L’orateur qui m’a précédé a mentionné qu’en Afrique, on a l’impression que toutes les ressources vont à l’Occident. Le Sud mondial est complètement coupé de l’Occident collectif, qui est censé être démocratique. Et puis, il y a la Russie. Quel rôle joue-t-elle ? Ma perception personnelle : ce que j’ai vu en Afrique. Je n’ai pas vu l’activité de la Russie dans ce qui se passe actuellement en Afrique. J’ai vu que s’il y a un vide quelque part, les gens le comblent. Ce que nous avons vu dans différents pays, y compris au Burkina Faso, c’est ceci : les gens ont l’impression que l’Occident leur prend leurs ressources, alors ils se tournent vers la Russie. Mais très souvent, si vous demandez aux gens : « Pourquoi avez-vous accroché le drapeau de tel ou tel pays ici ? Ils ne sauront pas l’expliquer, ils ne sont tout simplement pas satisfaits de l’Occident. C’est pourquoi ils affichent le drapeau russe.

Aujourd’hui, en Afrique, dans la région du Sahel, plus de 70 % de la population a moins de 30 ans. Nous devons faire croire à ces personnes qu’elles ont un avenir. L’éducation est particulièrement importante à cet égard. Et quand je parle d’éducation, j’entends aussi la possibilité de créer du capital humain. Nous devrions toujours parler à ces personnes. Expliquer qu’il y aura une solution cohérente aux problèmes.

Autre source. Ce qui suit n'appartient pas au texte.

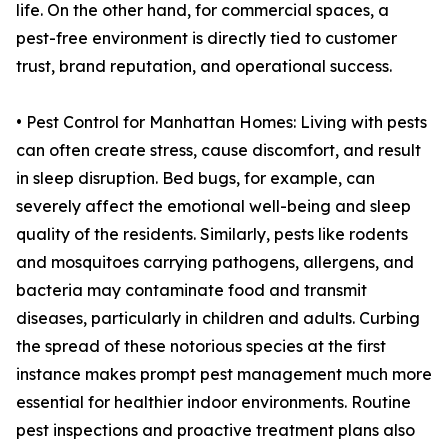
life. On the other hand, for commercial spaces, a
pest-free environment is directly tied to customer
trust, brand reputation, and operational success.
• Pest Control for Manhattan Homes: Living with pests
can often create stress, cause discomfort, and result
in sleep disruption. Bed bugs, for example, can
severely affect the emotional well-being and sleep
quality of the residents. Similarly, pests like rodents
and mosquitoes carrying pathogens, allergens, and
bacteria may contaminate food and transmit
diseases, particularly in children and adults. Curbing
the spread of these notorious species at the first
instance makes prompt pest management much more
essential for healthier indoor environments. Routine
pest inspections and proactive treatment plans also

Aujourd’hui, nous essayons de nous tourner vers l’Est, puis vers l’Ouest, mais nous avons besoin d’une politique unique et cohérente. Nous avons besoin du soutien des institutions internationales. Je voulais vous donner un exemple. J’enseigne dans des universités et des écoles africaines. On me pose une question : pourquoi le Conseil de sécurité des Nations unies fonctionne-t-il de telle manière que lorsque votre ami est attaqué, vous ne pouvez rien dire ? Pourquoi l’Afrique n’est-elle pas représentée au Conseil de sécurité des Nations unies ? Pourquoi l’Afrique n’est-elle pas entendue ? Après tout, l’Afrique représente un pourcentage important de la population mondiale. L’Afrique mérite donc d’être représentée au Conseil de sécurité des Nations unies et au G20. Nous devrions être entendus. Nous devons veiller à ce que l’Afrique soit intégrée dans toutes les institutions internationales afin d’être sur un pied d’égalité avec les autres continents.

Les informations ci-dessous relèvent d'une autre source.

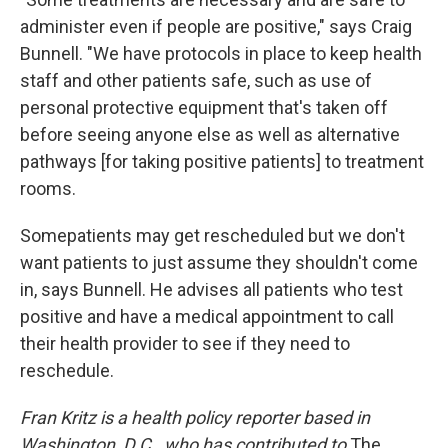
administer even if people are positive," says Craig
Bunnell. "We have protocols in place to keep health
staff and other patients safe, such as use of
personal protective equipment that's taken off
before seeing anyone else as well as alternative
pathways [for taking positive patients] to treatment
rooms.
Some
patients may get rescheduled but we don't
want patients to just assume they shouldn't come
in, says Bunnell. He advises all patients who test
positive and have a medical appointment to call
their health provider to see if they need to
reschedule.
Fran Kritz is a health policy reporter based in
Washington, D.C., who has contributed to
The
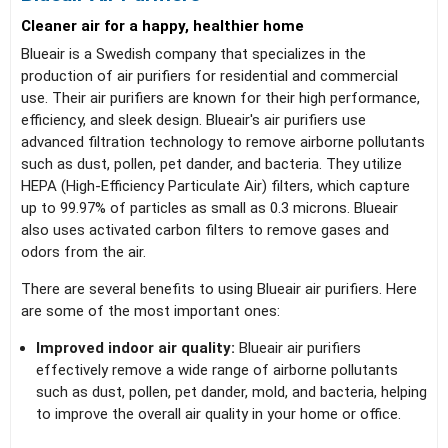
Cleaner air for a happy, healthier home
Blueair is a Swedish company that specializes in the
production of air purifiers for residential and commercial
use. Their air purifiers are known for their high performance,
efficiency, and sleek design. Blueair's air purifiers use
advanced filtration technology to remove airborne pollutants
such as dust, pollen, pet dander, and bacteria. They utilize
HEPA (High-Efficiency Particulate Air) filters, which capture
up to 99.97% of particles as small as 0.3 microns. Blueair
also uses activated carbon filters to remove gases and
odors from the air.
There are several benefits to using Blueair air purifiers. Here
are some of the most important ones:
Improved indoor air quality:
Blueair air purifiers
effectively remove a wide range of airborne pollutants
such as dust, pollen, pet dander, mold, and bacteria, helping
to improve the overall air quality in your home or office.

Notre nouvelle génération n’est pas celle qui s’est battue pour l’indépendance. Elle l’a obtenue. Mais elle a maintenant besoin d’une voix, elle a besoin d’être entendue. Elle doit changer l’Afrique. Parce que la génération précédente, pensent-ils, n’a peut-être pas fait du bon travail. Et la nouvelle jeune génération africaine n’est pas satisfaite de cette situation. Elle veut une vie meilleure. Mauvaise gouvernance, mauvaise administration, faiblesse de tous les systèmes. Nous n’avons pas assez de soins de santé.

Le fossé entre les générations est un problème grave. Nous devons construire un pont entre ces générations, par-dessus ce fossé. Ainsi, nous pourrons profiter des ressources, coopérer avec l’Occident collectif et d’autres régions. Le Sud pourra alors améliorer sa situation. Et alors, nous ne parlerons plus de coups d’État. Nous parlerons de personnes qui ne sont pas satisfaites de leurs droits et qui ont une voix pour dire : nous n’avons plus besoin d’un tel dirigeant. Je ne vois pas le rôle actif de la Russie dans mon pays, qui serait à l’origine des coups d’État. Le fait est qu’il y avait un vide à combler. Sans la Russie, il y aurait un autre pays.